What is murky is a great deal, including how all this happened. Was her treatment adequate? Who can speak for her values and wishes? Who spoke for her as she died? Her mother is reported in the media as saying her daughter, once pronounced dead, was kept on a ventilator with the doctors’ plan being to keep her on life support until at least 32 weeks of gestation, when the fetus would have a better chance of survival outside the womb. She says the doctors were reportedly unable to consider any other options due to Georgia’s abortion laws pertaining to pregnancy and fetal personhood.

I don’t know what happened in this case, what conversations occurred, what diagnoses were made, who talked to whom, whether lawyers or an ethics committee decided that they had no choice but to try to save the fetus, and that meant keeping a dead woman on technologies. Nevertheless, I am certain this case has been misunderstood and likely mishandled. Three ethical dimensions of the Adriana Smith case need to be clarified in order to justify my judgment. 

First, every competent patient has the right to refuse medical care and, if incompetent, to have a trusted surrogate do so. The right is not contingent on its impact on others. I have been present when a newly divorced Jehovah’s witness mom with four kids ranging in age from eleven months to five years declined a necessary blood transfusion and died. I tried to argue with her that she ought not leave her young family orphaned. She could not be persuaded. No court would have backed an effort to force a transfusion upon her to ‘save’ her kids. The right to refuse is ethically and legally not contingent on its impact on others.

What we don’t know is what Adriana Smith would have wanted. Nor do we know who might have known her values or choices about her fetus. But, there is a powerful presumption that refusal of life support post death is her or anyone’s right. In addition, hospitals frequently invoke their right not to ‘treat’ the dead even when families demand it.

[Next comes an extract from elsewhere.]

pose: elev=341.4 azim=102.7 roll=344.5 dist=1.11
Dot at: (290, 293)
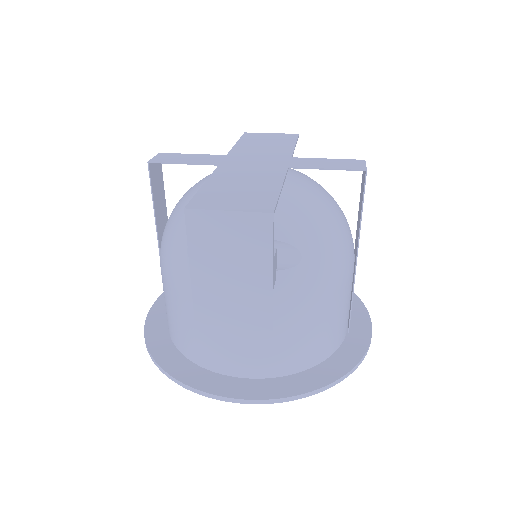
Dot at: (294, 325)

Second, the description of removing life support from a dead body carrying a three-month-old fetus is not an ‘abortion.” Abortion involves a deliberate, intentional act to end the life of a fetus. Removing life support will have the consequence of causing a fetus to end its maturation, but this is better described as a consequence or even an unintended ‘double effect’ of allowing death to be properly managed. No one taking away life support from her dead body has the intent to do so in order to terminate the life of her fetus.

Third, and most importantly, trying to incubate a fetus in a dead woman’s body for six months with a planned C-section delivery at the end is not therapy but is highly experimental. There is no data on whether prolonged, technologically assisted incubation in a cadaver can produce a living, much less healthy baby. I know of only one case mentioned in the literature of anything approaching six months of life support involving a dead pregnant woman. This was in Germany years ago with no outcome being reported. Trying to do what doctors are doing in Atlanta is experimentation. As such, no one, the doctors, the state of Georgia, Smith’s family, or hospital attorneys are obligated to engage in human experimentation that completely lacks sufficient evidence to even try or any hint of consent from the deceased or her surrogates to participate in this last-ditch experiment. Indeed, suggesting that in this situation there is an inviolable, strict obligation to conduct this experiment on the woman’s body or the fetus is simply wrong.

A terrible tragedy is unfolding in Atlanta. It is tied up with uncertain facts, arguably bad state legislation, abortion politics, and even confusion over patient rights. What ought to be clear is that the proper categorization of using dead bodies as incubators for embryos or very young fetuses is nothing but an experiment. As such, there is no obligation on anyone’s part to conduct it.

Arthur Caplan, PhD, is the Drs. William F. and Virginia Connolly Mitty Professor of Bioethics at the Division of Medical Ethics, NYU Grossman School of Medicine.